Lack of circulation could be a problem though - because of the thickness of the plants you may have uneven heat distribution. Touch the glass of your tank in several places with your hand to make sure the temperature is good.

--Nikolay


----------



## chrisl (May 24, 2004)

I"m about to run two just cause I have them, and thought it'd be a nice 'safety net' if ever needed. Plus, one's a 2026 going into a 75 as well, and I plan on using the power to push the output up the back, down into the tank, then down to the bottom w/ the spray bar shooting out an inch or two above the substrate for better circulation.

Just a thought
Chris


----------



## Steve Pituch (Jan 25, 2004)

I have two Eheim 2017s on a 125 gallon 6 foot long tank, and it is way too much! One of the 2017s is in series with a 3 inch diameter 2.5 foot long co2 reactor, cutting down the flow, but the two 2017s are still too much. 

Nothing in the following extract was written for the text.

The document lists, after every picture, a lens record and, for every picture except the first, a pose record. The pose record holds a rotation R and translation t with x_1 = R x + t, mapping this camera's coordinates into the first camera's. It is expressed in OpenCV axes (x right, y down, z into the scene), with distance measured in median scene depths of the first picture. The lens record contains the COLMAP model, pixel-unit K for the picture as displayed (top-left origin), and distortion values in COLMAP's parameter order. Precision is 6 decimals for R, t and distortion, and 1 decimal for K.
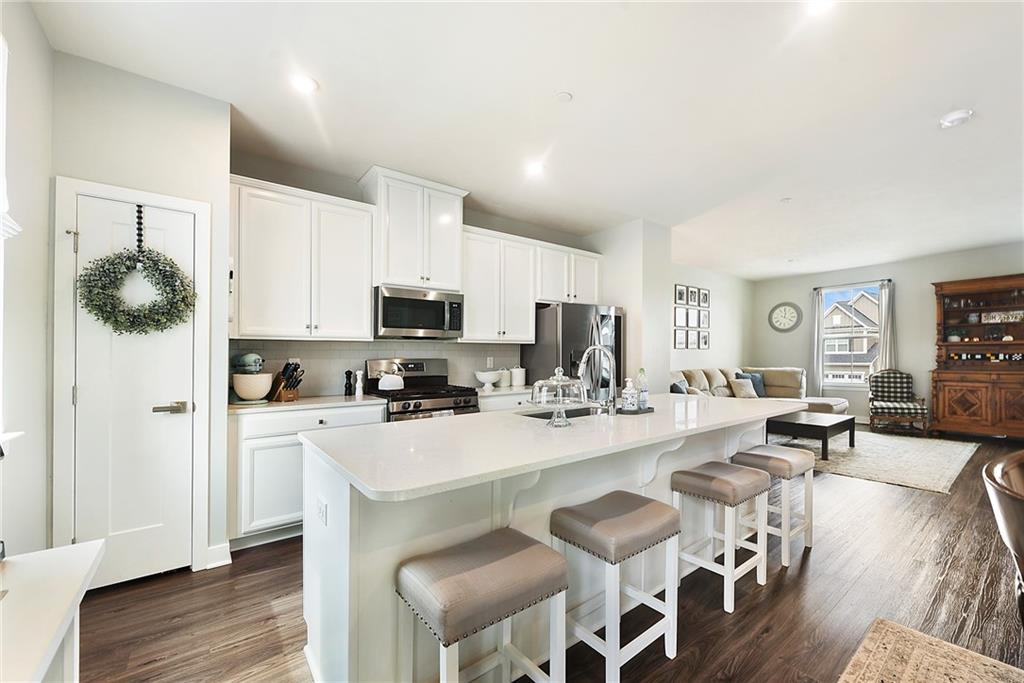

Your 2028 should be plenty.

Steve Pituch


----------



## gpodio (Feb 4, 2004)

I have the 2017 on my 55 and 90 gallon and it's more than enough. You may need to figure out the best placement for your intake and spray bar but other than that you won't need anything else unless the canister is clogged.

Giancarlo Podio


----------



## JanS (Apr 14, 2004)

I run the 2217 along with a Whisper 5 HOB on my 125, just to have a safety net. 
Of course that particular tank isn't heavily planted, and it does have some big fish in it.


----------



## Sir_BlackhOle (Jan 25, 2004)

I use the 2217 on my 75 and its great!


----------